## Problem to work on
Convert every line of the entries below into a numbered list, omitting blank lines.

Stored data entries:
※ ※ ※
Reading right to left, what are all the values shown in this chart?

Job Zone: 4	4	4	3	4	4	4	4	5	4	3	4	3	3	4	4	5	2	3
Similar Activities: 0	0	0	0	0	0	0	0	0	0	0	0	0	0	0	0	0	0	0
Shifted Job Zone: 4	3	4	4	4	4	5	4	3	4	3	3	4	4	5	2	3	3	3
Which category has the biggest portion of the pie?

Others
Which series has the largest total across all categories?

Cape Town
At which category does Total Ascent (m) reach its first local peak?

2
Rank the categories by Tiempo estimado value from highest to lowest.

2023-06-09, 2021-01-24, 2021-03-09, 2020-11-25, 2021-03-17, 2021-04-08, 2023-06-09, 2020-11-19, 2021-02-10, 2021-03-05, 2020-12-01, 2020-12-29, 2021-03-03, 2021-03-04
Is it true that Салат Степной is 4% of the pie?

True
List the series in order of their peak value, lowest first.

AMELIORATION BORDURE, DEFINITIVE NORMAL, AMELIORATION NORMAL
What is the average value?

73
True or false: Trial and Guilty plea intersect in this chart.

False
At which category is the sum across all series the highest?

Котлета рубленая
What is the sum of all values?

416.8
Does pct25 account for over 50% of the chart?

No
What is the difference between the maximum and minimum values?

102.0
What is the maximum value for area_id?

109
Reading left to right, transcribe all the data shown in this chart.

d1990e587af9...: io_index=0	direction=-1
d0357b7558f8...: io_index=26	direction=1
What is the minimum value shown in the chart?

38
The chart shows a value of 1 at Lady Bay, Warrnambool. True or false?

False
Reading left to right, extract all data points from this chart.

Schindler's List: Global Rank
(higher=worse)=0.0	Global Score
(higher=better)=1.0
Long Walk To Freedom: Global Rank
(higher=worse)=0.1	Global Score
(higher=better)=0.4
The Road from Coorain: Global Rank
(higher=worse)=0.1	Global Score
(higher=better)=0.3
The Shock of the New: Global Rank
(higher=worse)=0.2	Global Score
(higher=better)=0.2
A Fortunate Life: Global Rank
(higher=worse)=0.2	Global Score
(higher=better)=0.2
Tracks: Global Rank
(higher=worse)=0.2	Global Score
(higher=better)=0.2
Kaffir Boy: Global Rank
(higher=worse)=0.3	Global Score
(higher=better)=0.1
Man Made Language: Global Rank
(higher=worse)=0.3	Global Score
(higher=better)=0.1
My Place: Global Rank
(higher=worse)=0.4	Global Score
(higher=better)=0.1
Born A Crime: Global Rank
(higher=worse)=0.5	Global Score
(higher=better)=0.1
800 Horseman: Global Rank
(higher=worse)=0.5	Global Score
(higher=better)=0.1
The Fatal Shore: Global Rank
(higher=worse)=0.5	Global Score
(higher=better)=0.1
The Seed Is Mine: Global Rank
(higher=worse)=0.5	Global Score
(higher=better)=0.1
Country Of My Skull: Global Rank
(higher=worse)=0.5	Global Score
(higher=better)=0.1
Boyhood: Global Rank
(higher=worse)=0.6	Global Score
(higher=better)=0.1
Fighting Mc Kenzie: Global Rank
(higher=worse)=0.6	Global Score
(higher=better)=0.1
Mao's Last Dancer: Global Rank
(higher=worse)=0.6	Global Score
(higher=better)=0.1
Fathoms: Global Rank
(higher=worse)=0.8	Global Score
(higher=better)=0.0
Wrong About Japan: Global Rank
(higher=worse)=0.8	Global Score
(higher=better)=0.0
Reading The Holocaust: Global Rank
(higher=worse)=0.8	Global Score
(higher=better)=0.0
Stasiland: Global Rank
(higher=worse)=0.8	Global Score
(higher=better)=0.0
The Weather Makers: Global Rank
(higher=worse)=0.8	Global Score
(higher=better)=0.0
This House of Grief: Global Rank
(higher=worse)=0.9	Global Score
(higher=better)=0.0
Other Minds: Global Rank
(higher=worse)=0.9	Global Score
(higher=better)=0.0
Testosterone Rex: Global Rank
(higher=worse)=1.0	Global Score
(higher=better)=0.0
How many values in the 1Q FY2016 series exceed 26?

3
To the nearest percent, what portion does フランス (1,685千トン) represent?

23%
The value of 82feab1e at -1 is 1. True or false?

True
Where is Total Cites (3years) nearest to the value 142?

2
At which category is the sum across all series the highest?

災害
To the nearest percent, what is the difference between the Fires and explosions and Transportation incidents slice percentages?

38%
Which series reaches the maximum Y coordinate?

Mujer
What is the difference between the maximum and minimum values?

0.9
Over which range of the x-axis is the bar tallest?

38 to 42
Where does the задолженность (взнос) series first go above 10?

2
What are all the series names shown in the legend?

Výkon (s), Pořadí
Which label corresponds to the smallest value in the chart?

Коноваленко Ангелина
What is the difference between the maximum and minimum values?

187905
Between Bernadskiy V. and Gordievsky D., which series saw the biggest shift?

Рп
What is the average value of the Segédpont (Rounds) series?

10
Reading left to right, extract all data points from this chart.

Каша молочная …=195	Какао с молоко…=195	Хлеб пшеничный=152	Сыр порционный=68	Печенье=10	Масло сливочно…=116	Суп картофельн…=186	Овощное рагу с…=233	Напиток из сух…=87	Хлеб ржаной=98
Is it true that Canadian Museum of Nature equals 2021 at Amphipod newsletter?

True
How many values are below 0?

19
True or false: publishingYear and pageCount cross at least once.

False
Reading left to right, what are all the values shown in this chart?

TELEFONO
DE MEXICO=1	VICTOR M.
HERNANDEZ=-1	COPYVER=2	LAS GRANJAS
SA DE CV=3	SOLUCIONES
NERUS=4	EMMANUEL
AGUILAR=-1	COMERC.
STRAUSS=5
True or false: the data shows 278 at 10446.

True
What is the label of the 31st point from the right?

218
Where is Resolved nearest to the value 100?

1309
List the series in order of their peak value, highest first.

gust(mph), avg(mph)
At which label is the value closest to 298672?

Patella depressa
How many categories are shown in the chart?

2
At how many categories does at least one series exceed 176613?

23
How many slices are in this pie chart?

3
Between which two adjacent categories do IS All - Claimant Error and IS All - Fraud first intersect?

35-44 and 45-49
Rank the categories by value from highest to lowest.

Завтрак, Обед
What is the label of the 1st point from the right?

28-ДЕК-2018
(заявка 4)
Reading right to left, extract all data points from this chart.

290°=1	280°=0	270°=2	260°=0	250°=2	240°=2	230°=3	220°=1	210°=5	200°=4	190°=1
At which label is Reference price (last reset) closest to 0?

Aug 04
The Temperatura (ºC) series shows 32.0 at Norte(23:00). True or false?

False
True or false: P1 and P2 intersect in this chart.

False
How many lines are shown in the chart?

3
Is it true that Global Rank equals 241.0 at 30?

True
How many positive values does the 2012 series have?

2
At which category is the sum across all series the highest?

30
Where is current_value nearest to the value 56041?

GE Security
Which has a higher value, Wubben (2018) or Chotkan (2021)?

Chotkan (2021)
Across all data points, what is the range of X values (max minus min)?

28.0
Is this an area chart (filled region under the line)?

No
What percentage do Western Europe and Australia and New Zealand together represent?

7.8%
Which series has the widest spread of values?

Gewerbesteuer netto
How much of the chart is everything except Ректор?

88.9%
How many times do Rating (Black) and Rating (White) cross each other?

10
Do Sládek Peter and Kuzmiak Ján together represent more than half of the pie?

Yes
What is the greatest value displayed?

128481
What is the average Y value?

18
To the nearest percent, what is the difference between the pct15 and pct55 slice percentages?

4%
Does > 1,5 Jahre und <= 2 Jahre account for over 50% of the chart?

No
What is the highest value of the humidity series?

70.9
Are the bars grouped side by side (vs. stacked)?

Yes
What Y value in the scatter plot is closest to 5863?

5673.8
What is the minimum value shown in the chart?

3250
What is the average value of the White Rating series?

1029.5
※ ※ ※
## Reply
1. Reading right to left, what are all the values shown in this chart?
2. Job Zone: 4	4	4	3	4	4	4	4	5	4	3	4	3	3	4	4	5	2	3
3. Similar Activities: 0	0	0	0	0	0	0	0	0	0	0	0	0	0	0	0	0	0	0
4. Shifted Job Zone: 4	3	4	4	4	4	5	4	3	4	3	3	4	4	5	2	3	3	3
5. Which category has the biggest portion of the pie?
6. Others
7. Which series has the largest total across all categories?
8. Cape Town
9. At which category does Total Ascent (m) reach its first local peak?
10. 2
11. Rank the categories by Tiempo estimado value from highest to lowest.
12. 2023-06-09, 2021-01-24, 2021-03-09, 2020-11-25, 2021-03-17, 2021-04-08, 2023-06-09, 2020-11-19, 2021-02-10, 2021-03-05, 2020-12-01, 2020-12-29, 2021-03-03, 2021-03-04
13. Is it true that Салат Степной is 4% of the pie?
14. True
15. List the series in order of their peak value, lowest first.
16. AMELIORATION BORDURE, DEFINITIVE NORMAL, AMELIORATION NORMAL
17. What is the average value?
18. 73
19. True or false: Trial and Guilty plea intersect in this chart.
20. False
21. At which category is the sum across all series the highest?
22. Котлета рубленая
23. What is the sum of all values?
24. 416.8
25. Does pct25 account for over 50% of the chart?
26. No
27. What is the difference between the maximum and minimum values?
28. 102.0
29. What is the maximum value for area_id?
30. 109
31. Reading left to right, transcribe all the data shown in this chart.
32. d1990e587af9...: io_index=0	direction=-1
33. d0357b7558f8...: io_index=26	direction=1
34. What is the minimum value shown in the chart?
35. 38
36. The chart shows a value of 1 at Lady Bay, Warrnambool. True or false?
37. False
38. Reading left to right, extract all data points from this chart.
39. Schindler's List: Global Rank
40. (higher=worse)=0.0	Global Score
41. (higher=better)=1.0
42. Long Walk To Freedom: Global Rank
43. (higher=worse)=0.1	Global Score
44. (higher=better)=0.4
45. The Road from Coorain: Global Rank
46. (higher=worse)=0.1	Global Score
47. (higher=better)=0.3
48. The Shock of the New: Global Rank
49. (higher=worse)=0.2	Global Score
50. (higher=better)=0.2
51. A Fortunate Life: Global Rank
52. (higher=worse)=0.2	Global Score
53. (higher=better)=0.2
54. Tracks: Global Rank
55. (higher=worse)=0.2	Global Score
56. (higher=better)=0.2
57. Kaffir Boy: Global Rank
58. (higher=worse)=0.3	Global Score
59. (higher=better)=0.1
60. Man Made Language: Global Rank
61. (higher=worse)=0.3	Global Score
62. (higher=better)=0.1
63. My Place: Global Rank
64. (higher=worse)=0.4	Global Score
65. (higher=better)=0.1
66. Born A Crime: Global Rank
67. (higher=worse)=0.5	Global Score
68. (higher=better)=0.1
69. 800 Horseman: Global Rank
70. (higher=worse)=0.5	Global Score
71. (higher=better)=0.1
72. The Fatal Shore: Global Rank
73. (higher=worse)=0.5	Global Score
74. (higher=better)=0.1
75. The Seed Is Mine: Global Rank
76. (higher=worse)=0.5	Global Score
77. (higher=better)=0.1
78. Country Of My Skull: Global Rank
79. (higher=worse)=0.5	Global Score
80. (higher=better)=0.1
81. Boyhood: Global Rank
82. (higher=worse)=0.6	Global Score
83. (higher=better)=0.1
84. Fighting Mc Kenzie: Global Rank
85. (higher=worse)=0.6	Global Score
86. (higher=better)=0.1
87. Mao's Last Dancer: Global Rank
88. (higher=worse)=0.6	Global Score
89. (higher=better)=0.1
90. Fathoms: Global Rank
91. (higher=worse)=0.8	Global Score
92. (higher=better)=0.0
93. Wrong About Japan: Global Rank
94. (higher=worse)=0.8	Global Score
95. (higher=better)=0.0
96. Reading The Holocaust: Global Rank
97. (higher=worse)=0.8	Global Score
98. (higher=better)=0.0
99. Stasiland: Global Rank
100. (higher=worse)=0.8	Global Score
101. (higher=better)=0.0
102. The Weather Makers: Global Rank
103. (higher=worse)=0.8	Global Score
104. (higher=better)=0.0
105. This House of Grief: Global Rank
106. (higher=worse)=0.9	Global Score
107. (higher=better)=0.0
108. Other Minds: Global Rank
109. (higher=worse)=0.9	Global Score
110. (higher=better)=0.0
111. Testosterone Rex: Global Rank
112. (higher=worse)=1.0	Global Score
113. (higher=better)=0.0
114. How many values in the 1Q FY2016 series exceed 26?
115. 3
116. To the nearest percent, what portion does フランス (1,685千トン) represent?
117. 23%
118. The value of 82feab1e at -1 is 1. True or false?
119. True
120. Where is Total Cites (3years) nearest to the value 142?
121. 2
122. At which category is the sum across all series the highest?
123. 災害
124. To the nearest percent, what is the difference between the Fires and explosions and Transportation incidents slice percentages?
125. 38%
126. Which series reaches the maximum Y coordinate?
127. Mujer
128. What is the difference between the maximum and minimum values?
129. 0.9
130. Over which range of the x-axis is the bar tallest?
131. 38 to 42
132. Where does the задолженность (взнос) series first go above 10?
133. 2
134. What are all the series names shown in the legend?
135. Výkon (s), Pořadí
136. Which label corresponds to the smallest value in the chart?
137. Коноваленко Ангелина
138. What is the difference between the maximum and minimum values?
139. 187905
140. Between Bernadskiy V. and Gordievsky D., which series saw the biggest shift?
141. Рп
142. What is the average value of the Segédpont (Rounds) series?
143. 10
144. Reading left to right, extract all data points from this chart.
145. Каша молочная …=195	Какао с молоко…=195	Хлеб пшеничный=152	Сыр порционный=68	Печенье=10	Масло сливочно…=116	Суп картофельн…=186	Овощное рагу с…=233	Напиток из сух…=87	Хлеб ржаной=98
146. Is it true that Canadian Museum of Nature equals 2021 at Amphipod newsletter?
147. True
148. How many values are below 0?
149. 19
150. True or false: publishingYear and pageCount cross at least once.
151. False
152. Reading left to right, what are all the values shown in this chart?
153. TELEFONO
154. DE MEXICO=1	VICTOR M.
155. HERNANDEZ=-1	COPYVER=2	LAS GRANJAS
156. SA DE CV=3	SOLUCIONES
157. NERUS=4	EMMANUEL
158. AGUILAR=-1	COMERC.
159. STRAUSS=5
160. True or false: the data shows 278 at 10446.
161. True
162. What is the label of the 31st point from the right?
163. 218
164. Where is Resolved nearest to the value 100?
165. 1309
166. List the series in order of their peak value, highest first.
167. gust(mph), avg(mph)
168. At which label is the value closest to 298672?
169. Patella depressa
170. How many categories are shown in the chart?
171. 2
172. At how many categories does at least one series exceed 176613?
173. 23
174. How many slices are in this pie chart?
175. 3
176. Between which two adjacent categories do IS All - Claimant Error and IS All - Fraud first intersect?
177. 35-44 and 45-49
178. Rank the categories by value from highest to lowest.
179. Завтрак, Обед
180. What is the label of the 1st point from the right?
181. 28-ДЕК-2018
182. (заявка 4)
183. Reading right to left, extract all data points from this chart.
184. 290°=1	280°=0	270°=2	260°=0	250°=2	240°=2	230°=3	220°=1	210°=5	200°=4	190°=1
185. At which label is Reference price (last reset) closest to 0?
186. Aug 04
187. The Temperatura (ºC) series shows 32.0 at Norte(23:00). True or false?
188. False
189. True or false: P1 and P2 intersect in this chart.
190. False
191. How many lines are shown in the chart?
192. 3
193. Is it true that Global Rank equals 241.0 at 30?
194. True
195. How many positive values does the 2012 series have?
196. 2
197. At which category is the sum across all series the highest?
198. 30
199. Where is current_value nearest to the value 56041?
200. GE Security
201. Which has a higher value, Wubben (2018) or Chotkan (2021)?
202. Chotkan (2021)
203. Across all data points, what is the range of X values (max minus min)?
204. 28.0
205. Is this an area chart (filled region under the line)?
206. No
207. What percentage do Western Europe and Australia and New Zealand together represent?
208. 7.8%
209. Which series has the widest spread of values?
210. Gewerbesteuer netto
211. How much of the chart is everything except Ректор?
212. 88.9%
213. How many times do Rating (Black) and Rating (White) cross each other?
214. 10
215. Do Sládek Peter and Kuzmiak Ján together represent more than half of the pie?
216. Yes
217. What is the greatest value displayed?
218. 128481
219. What is the average Y value?
220. 18
221. To the nearest percent, what is the difference between the pct15 and pct55 slice percentages?
222. 4%
223. Does > 1,5 Jahre und <= 2 Jahre account for over 50% of the chart?
224. No
225. What is the highest value of the humidity series?
226. 70.9
227. Are the bars grouped side by side (vs. stacked)?
228. Yes
229. What Y value in the scatter plot is closest to 5863?
230. 5673.8
231. What is the minimum value shown in the chart?
232. 3250
233. What is the average value of the White Rating series?
234. 1029.5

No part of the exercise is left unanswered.